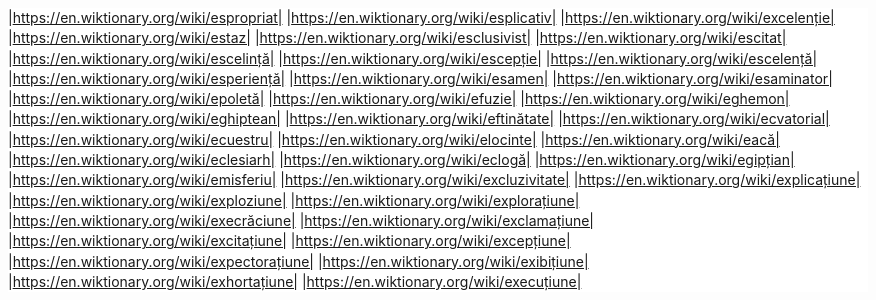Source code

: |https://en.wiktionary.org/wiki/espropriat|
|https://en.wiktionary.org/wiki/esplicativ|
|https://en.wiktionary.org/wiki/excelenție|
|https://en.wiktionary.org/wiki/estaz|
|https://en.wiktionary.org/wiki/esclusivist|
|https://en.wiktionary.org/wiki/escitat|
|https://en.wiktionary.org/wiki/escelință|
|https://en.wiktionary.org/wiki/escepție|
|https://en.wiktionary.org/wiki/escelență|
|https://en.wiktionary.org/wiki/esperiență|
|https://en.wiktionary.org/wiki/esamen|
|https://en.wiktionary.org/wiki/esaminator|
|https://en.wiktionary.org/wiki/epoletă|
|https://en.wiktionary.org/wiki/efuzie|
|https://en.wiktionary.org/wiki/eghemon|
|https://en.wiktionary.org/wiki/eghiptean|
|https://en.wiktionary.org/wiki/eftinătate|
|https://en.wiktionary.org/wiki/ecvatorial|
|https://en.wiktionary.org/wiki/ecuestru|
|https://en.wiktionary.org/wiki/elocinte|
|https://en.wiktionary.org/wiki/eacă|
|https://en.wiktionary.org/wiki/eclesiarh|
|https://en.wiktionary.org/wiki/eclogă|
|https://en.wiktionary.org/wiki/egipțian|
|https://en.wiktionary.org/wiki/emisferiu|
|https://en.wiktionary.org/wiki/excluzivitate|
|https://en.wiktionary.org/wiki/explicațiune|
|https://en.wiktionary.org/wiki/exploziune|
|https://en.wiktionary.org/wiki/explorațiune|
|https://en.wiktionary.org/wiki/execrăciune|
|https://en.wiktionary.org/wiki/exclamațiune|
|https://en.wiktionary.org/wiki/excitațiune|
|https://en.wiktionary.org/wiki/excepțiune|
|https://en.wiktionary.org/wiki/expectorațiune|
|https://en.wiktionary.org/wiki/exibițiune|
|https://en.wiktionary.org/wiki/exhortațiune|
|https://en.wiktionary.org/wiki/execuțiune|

◆ Activity
What is needed is every record above, restated word for word, with the pictures left out.

◆ Reply to the task
Source code

: |https://en.wiktionary.org/wiki/espropriat|
|https://en.wiktionary.org/wiki/esplicativ|
|https://en.wiktionary.org/wiki/excelenție|
|https://en.wiktionary.org/wiki/estaz|
|https://en.wiktionary.org/wiki/esclusivist|
|https://en.wiktionary.org/wiki/escitat|
|https://en.wiktionary.org/wiki/escelință|
|https://en.wiktionary.org/wiki/escepție|
|https://en.wiktionary.org/wiki/escelență|
|https://en.wiktionary.org/wiki/esperiență|
|https://en.wiktionary.org/wiki/esamen|
|https://en.wiktionary.org/wiki/esaminator|
|https://en.wiktionary.org/wiki/epoletă|
|https://en.wiktionary.org/wiki/efuzie|
|https://en.wiktionary.org/wiki/eghemon|
|https://en.wiktionary.org/wiki/eghiptean|
|https://en.wiktionary.org/wiki/eftinătate|
|https://en.wiktionary.org/wiki/ecvatorial|
|https://en.wiktionary.org/wiki/ecuestru|
|https://en.wiktionary.org/wiki/elocinte|
|https://en.wiktionary.org/wiki/eacă|
|https://en.wiktionary.org/wiki/eclesiarh|
|https://en.wiktionary.org/wiki/eclogă|
|https://en.wiktionary.org/wiki/egipțian|
|https://en.wiktionary.org/wiki/emisferiu|
|https://en.wiktionary.org/wiki/excluzivitate|
|https://en.wiktionary.org/wiki/explicațiune|
|https://en.wiktionary.org/wiki/exploziune|
|https://en.wiktionary.org/wiki/explorațiune|
|https://en.wiktionary.org/wiki/execrăciune|
|https://en.wiktionary.org/wiki/exclamațiune|
|https://en.wiktionary.org/wiki/excitațiune|
|https://en.wiktionary.org/wiki/excepțiune|
|https://en.wiktionary.org/wiki/expectorațiune|
|https://en.wiktionary.org/wiki/exibițiune|
|https://en.wiktionary.org/wiki/exhortațiune|
|https://en.wiktionary.org/wiki/execuțiune|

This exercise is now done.